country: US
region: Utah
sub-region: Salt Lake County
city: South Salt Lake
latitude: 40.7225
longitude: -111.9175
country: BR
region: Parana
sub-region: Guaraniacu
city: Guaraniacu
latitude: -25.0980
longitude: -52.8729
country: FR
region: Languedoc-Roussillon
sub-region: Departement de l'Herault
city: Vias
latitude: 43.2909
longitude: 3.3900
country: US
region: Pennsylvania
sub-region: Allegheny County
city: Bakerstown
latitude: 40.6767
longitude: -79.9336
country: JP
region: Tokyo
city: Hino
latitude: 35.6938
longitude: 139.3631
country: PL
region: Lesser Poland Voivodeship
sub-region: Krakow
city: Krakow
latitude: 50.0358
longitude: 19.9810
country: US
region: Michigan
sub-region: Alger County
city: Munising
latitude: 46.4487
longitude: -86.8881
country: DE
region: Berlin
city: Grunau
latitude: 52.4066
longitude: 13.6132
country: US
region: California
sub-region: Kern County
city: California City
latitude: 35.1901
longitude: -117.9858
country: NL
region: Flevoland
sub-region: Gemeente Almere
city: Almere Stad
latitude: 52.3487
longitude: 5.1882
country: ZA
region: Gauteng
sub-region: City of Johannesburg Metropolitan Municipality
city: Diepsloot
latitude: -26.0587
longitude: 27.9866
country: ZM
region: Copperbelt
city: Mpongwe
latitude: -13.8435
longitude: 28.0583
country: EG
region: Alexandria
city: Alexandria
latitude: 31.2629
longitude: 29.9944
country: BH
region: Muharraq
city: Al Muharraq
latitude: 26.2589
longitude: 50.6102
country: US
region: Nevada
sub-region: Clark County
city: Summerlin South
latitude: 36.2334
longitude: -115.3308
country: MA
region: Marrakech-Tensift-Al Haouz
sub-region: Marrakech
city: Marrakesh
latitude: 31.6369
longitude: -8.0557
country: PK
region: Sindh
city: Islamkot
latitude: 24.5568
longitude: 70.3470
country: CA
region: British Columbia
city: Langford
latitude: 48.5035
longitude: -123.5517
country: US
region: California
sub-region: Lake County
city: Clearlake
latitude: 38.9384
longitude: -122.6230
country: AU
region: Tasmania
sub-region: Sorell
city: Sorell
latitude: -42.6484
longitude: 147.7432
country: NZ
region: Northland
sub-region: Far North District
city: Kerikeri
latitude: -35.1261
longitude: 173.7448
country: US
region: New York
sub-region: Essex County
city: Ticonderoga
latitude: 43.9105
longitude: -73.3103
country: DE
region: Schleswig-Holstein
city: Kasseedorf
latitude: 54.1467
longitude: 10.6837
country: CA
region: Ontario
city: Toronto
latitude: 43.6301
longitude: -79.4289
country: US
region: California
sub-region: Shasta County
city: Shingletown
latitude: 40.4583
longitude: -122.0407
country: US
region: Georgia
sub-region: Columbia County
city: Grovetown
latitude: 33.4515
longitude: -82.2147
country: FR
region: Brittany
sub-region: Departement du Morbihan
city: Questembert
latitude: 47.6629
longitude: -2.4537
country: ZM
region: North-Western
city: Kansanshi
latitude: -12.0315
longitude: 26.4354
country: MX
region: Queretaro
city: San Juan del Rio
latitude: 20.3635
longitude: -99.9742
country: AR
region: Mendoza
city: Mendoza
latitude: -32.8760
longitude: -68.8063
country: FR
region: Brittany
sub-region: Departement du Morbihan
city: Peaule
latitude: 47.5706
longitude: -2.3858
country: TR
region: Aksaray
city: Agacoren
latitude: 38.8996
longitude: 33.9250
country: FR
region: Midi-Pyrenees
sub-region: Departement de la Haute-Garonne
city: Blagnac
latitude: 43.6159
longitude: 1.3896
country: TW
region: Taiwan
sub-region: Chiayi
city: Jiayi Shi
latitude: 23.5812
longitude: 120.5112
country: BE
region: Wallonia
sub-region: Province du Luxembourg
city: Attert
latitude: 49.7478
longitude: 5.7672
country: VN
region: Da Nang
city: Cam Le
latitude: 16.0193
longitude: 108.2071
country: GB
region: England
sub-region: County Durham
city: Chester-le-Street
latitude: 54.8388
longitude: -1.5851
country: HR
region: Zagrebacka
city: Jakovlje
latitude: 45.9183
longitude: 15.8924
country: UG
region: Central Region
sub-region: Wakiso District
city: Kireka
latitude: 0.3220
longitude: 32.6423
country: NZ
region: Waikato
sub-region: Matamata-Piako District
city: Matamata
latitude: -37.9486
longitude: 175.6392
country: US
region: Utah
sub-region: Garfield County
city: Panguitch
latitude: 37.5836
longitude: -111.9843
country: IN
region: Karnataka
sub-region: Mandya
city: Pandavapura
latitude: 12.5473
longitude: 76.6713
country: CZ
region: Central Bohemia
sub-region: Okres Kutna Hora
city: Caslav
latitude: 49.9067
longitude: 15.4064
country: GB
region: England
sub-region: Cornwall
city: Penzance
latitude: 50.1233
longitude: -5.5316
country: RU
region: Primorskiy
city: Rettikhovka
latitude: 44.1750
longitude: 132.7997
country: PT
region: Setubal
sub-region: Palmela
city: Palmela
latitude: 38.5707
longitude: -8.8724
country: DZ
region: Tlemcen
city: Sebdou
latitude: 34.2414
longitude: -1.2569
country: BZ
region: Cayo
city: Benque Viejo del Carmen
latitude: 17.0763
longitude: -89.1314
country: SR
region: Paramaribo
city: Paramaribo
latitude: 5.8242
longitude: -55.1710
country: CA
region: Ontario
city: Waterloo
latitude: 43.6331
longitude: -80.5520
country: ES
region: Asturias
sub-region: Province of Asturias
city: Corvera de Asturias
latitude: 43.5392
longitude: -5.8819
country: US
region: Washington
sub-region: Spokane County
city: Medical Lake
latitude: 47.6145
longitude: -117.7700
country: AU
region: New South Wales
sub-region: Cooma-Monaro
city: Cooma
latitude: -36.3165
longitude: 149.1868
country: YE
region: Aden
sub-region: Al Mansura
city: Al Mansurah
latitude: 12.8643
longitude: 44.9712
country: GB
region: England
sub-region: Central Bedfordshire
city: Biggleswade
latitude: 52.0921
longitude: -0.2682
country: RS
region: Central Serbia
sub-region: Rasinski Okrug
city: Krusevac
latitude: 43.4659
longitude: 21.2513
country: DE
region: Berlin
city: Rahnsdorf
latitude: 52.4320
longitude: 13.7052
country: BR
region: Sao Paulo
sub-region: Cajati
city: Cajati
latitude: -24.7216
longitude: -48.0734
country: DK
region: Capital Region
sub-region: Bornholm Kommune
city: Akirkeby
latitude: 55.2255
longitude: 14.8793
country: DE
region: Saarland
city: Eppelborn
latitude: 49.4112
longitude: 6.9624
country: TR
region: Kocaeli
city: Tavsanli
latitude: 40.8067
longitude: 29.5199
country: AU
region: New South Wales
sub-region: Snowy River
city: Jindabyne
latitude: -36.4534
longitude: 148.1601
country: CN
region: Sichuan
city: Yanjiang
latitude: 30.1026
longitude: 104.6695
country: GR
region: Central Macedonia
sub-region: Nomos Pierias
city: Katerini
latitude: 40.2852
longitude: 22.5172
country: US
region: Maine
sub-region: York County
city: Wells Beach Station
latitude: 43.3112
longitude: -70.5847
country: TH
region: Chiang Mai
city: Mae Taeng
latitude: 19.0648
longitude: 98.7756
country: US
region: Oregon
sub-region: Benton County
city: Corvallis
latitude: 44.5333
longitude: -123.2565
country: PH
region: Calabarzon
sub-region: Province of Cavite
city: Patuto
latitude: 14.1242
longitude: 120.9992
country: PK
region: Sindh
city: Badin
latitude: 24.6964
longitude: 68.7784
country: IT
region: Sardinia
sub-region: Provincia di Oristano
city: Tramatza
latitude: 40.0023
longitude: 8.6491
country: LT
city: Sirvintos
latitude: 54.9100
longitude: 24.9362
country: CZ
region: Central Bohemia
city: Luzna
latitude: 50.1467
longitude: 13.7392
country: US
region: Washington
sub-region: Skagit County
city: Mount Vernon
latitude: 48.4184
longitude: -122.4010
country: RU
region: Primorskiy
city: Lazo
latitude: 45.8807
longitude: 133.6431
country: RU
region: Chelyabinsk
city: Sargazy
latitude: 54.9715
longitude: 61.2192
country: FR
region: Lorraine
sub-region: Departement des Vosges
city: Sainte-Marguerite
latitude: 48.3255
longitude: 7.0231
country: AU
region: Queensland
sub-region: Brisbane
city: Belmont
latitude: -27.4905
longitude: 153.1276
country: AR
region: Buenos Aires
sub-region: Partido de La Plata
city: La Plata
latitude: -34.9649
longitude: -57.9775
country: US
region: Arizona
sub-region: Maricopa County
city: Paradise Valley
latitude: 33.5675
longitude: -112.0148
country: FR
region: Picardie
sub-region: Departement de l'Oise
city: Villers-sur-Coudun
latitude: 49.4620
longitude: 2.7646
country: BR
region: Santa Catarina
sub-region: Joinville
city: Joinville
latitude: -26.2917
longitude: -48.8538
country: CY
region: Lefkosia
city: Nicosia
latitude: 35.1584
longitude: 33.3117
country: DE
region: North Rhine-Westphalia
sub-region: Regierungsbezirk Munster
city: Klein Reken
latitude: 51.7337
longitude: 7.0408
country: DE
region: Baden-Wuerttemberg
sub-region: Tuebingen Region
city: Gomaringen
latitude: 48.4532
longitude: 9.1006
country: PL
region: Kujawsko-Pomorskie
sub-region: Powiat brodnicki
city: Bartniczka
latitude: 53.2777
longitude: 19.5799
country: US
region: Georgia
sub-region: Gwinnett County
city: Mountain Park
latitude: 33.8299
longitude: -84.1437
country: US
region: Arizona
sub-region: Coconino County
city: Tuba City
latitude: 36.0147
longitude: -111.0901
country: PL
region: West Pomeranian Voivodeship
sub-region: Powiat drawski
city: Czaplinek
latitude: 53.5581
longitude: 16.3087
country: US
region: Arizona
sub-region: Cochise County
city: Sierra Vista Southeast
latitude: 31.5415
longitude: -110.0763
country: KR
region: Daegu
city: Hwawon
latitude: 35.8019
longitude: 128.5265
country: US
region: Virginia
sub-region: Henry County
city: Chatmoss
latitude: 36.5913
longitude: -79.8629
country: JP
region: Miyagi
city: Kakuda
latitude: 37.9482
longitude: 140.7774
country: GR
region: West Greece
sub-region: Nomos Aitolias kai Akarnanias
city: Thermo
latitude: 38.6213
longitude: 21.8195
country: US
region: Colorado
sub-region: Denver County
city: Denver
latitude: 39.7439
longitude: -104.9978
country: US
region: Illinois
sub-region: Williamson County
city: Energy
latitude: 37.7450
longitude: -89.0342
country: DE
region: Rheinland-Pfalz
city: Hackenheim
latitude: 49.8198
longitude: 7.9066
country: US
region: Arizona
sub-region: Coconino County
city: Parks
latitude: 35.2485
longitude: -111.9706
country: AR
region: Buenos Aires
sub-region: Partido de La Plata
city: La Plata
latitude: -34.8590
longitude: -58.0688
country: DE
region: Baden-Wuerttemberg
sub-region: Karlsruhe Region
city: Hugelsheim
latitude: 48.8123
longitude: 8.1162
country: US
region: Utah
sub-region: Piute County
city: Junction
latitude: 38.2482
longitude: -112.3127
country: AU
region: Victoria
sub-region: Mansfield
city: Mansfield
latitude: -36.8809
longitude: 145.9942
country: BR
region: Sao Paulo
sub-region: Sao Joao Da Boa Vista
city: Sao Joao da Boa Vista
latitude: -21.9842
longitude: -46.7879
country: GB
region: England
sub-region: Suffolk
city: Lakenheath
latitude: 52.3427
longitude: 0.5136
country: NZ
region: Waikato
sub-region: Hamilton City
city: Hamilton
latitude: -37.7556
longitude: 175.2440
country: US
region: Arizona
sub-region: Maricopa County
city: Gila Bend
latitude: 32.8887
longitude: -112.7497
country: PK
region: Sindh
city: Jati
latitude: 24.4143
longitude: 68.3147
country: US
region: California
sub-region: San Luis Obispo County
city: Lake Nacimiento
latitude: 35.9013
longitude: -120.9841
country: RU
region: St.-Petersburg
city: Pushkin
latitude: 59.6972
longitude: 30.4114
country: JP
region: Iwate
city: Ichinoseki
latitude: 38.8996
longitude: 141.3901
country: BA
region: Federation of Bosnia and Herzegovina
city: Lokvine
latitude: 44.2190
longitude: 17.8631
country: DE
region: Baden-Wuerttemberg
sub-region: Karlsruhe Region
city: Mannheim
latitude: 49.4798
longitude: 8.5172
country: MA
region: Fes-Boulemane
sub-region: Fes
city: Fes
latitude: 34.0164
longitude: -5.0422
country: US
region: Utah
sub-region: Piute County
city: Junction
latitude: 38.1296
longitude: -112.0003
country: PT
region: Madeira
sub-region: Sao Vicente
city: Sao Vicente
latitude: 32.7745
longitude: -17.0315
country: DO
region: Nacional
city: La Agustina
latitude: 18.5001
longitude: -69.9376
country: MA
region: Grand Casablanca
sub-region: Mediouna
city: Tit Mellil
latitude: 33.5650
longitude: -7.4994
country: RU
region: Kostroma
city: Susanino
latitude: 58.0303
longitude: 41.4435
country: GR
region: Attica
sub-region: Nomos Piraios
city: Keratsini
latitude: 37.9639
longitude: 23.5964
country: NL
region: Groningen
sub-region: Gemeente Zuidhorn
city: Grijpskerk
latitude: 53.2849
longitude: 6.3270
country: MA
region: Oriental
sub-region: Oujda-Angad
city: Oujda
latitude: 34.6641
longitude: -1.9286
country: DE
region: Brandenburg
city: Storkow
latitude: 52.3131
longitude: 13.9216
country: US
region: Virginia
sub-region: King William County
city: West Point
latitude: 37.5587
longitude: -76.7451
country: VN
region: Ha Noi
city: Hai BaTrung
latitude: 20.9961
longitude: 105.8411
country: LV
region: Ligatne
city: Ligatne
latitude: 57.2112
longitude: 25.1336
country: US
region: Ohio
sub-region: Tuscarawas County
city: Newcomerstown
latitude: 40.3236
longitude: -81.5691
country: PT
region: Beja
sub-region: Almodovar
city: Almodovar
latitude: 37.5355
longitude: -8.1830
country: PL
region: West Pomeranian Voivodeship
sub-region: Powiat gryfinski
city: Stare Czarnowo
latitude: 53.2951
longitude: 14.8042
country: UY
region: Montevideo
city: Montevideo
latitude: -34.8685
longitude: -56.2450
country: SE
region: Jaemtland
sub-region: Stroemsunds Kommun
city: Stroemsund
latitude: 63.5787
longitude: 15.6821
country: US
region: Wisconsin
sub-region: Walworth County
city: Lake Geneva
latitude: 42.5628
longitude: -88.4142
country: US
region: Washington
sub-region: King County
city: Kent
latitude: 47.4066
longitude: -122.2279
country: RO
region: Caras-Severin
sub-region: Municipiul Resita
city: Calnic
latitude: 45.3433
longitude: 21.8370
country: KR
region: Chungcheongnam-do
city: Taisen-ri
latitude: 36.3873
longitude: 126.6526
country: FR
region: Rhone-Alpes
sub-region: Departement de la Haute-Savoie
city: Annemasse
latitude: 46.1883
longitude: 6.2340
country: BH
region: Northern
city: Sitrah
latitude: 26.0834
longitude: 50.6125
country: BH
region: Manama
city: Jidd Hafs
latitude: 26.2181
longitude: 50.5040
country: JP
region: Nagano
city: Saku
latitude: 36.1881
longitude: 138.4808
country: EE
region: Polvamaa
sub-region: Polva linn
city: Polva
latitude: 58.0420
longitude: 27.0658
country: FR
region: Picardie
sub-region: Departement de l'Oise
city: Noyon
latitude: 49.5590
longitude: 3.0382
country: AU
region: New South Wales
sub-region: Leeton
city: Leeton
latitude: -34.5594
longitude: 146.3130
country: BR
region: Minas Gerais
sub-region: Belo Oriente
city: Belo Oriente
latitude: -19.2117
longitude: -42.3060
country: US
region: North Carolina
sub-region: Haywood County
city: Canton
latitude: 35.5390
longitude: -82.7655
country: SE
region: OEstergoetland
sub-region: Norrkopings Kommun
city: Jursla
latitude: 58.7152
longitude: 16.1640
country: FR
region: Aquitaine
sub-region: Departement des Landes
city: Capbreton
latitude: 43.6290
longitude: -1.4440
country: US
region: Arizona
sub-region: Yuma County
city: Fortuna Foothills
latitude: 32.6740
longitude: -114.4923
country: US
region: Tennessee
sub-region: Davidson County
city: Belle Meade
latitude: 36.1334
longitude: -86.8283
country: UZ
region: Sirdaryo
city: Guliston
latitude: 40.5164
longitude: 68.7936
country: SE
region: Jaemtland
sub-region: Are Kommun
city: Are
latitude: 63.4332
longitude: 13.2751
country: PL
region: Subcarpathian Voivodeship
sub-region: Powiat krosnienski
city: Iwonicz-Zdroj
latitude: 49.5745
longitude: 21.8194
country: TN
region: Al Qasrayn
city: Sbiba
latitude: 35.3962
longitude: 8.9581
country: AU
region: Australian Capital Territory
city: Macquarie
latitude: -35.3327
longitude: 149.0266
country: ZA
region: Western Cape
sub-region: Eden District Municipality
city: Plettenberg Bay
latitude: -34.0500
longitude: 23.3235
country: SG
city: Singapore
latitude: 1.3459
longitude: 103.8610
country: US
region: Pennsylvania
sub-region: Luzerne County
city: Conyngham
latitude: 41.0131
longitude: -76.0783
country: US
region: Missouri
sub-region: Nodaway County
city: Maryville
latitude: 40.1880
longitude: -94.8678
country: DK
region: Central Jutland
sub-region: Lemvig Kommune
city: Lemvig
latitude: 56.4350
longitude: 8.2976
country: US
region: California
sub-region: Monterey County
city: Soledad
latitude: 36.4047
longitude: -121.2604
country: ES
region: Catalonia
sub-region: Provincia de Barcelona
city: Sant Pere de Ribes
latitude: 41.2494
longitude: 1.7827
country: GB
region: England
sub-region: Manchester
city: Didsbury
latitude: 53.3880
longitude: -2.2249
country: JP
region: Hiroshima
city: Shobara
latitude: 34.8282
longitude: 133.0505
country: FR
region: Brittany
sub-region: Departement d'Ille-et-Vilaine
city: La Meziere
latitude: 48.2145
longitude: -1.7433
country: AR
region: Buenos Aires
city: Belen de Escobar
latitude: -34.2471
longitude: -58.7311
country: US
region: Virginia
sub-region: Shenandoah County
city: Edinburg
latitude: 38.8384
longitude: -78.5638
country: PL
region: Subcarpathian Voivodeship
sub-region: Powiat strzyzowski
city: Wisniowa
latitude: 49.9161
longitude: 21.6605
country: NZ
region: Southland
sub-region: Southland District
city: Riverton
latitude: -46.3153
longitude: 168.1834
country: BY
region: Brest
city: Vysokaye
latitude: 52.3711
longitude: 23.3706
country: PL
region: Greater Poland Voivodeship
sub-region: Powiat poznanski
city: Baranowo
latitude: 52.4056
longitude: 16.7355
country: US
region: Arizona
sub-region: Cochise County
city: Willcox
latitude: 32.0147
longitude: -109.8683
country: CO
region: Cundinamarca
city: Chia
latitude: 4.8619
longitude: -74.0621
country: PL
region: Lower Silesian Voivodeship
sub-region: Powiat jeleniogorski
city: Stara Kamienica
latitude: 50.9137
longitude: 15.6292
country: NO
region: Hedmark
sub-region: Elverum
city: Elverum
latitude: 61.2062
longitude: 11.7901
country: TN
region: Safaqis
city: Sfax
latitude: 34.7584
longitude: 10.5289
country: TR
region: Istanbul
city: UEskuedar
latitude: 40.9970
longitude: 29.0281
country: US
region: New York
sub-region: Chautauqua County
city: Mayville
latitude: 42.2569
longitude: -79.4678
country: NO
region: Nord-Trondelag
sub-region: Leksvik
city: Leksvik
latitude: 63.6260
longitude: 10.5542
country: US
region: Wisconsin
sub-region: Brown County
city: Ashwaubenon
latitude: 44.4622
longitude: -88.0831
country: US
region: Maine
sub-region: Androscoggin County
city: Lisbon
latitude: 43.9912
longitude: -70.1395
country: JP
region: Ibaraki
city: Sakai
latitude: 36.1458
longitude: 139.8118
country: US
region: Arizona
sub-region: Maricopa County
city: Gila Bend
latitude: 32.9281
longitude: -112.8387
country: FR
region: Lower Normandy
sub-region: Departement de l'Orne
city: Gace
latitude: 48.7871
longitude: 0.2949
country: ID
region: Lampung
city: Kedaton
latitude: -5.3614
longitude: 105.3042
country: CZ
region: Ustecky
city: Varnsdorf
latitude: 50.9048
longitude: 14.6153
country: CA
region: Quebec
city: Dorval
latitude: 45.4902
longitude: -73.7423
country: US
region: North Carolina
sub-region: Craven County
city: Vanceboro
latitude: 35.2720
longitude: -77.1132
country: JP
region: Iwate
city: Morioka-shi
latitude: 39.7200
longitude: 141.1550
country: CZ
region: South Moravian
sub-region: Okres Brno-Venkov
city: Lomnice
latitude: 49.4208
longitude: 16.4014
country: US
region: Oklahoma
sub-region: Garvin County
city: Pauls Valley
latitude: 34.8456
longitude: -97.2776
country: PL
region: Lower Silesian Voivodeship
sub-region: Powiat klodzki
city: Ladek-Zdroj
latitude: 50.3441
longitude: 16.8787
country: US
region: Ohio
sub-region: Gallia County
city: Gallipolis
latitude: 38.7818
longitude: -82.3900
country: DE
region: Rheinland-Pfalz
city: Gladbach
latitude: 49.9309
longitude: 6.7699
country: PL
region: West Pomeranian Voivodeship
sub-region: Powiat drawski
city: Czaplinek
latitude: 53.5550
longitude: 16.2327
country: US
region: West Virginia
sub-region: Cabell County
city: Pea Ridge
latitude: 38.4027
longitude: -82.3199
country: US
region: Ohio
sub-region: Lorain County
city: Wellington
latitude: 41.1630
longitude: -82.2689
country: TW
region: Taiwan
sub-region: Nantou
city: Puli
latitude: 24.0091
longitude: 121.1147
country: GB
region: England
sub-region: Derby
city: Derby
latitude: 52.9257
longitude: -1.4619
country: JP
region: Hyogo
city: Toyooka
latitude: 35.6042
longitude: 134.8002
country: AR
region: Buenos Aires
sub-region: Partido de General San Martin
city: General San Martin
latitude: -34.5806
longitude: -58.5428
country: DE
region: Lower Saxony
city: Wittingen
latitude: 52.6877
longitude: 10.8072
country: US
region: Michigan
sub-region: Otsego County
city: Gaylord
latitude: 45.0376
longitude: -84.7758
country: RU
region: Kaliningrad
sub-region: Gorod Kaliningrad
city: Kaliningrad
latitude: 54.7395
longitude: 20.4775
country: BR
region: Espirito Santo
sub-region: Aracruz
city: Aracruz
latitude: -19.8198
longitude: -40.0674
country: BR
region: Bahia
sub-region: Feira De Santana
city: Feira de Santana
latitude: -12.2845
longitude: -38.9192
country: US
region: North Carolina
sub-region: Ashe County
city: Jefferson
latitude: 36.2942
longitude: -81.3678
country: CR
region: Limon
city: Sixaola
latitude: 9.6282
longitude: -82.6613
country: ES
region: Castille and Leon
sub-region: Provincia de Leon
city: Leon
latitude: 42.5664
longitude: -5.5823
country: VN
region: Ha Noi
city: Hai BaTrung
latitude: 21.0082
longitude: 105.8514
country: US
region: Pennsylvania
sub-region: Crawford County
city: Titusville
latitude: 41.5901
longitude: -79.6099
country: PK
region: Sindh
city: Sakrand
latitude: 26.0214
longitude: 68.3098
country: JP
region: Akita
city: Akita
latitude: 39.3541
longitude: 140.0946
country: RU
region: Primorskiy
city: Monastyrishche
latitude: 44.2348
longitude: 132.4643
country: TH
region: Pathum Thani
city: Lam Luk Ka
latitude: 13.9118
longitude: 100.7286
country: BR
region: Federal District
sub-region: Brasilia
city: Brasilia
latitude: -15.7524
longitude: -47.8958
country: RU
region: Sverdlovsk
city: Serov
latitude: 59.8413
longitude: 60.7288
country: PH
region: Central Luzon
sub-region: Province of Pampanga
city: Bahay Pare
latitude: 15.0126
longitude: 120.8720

************

#### THE TASK
Copy the listing lines word for word, starting at the line that contains "longitude: 29.5199" and ending after the line that contains "region: Oregon".

#### FINISHED TASK
longitude: 29.5199
country: AU
region: New South Wales
sub-region: Snowy River
city: Jindabyne
latitude: -36.4534
longitude: 148.1601
country: CN
region: Sichuan
city: Yanjiang
latitude: 30.1026
longitude: 104.6695
country: GR
region: Central Macedonia
sub-region: Nomos Pierias
city: Katerini
latitude: 40.2852
longitude: 22.5172
country: US
region: Maine
sub-region: York County
city: Wells Beach Station
latitude: 43.3112
longitude: -70.5847
country: TH
region: Chiang Mai
city: Mae Taeng
latitude: 19.0648
longitude: 98.7756
country: US
region: Oregon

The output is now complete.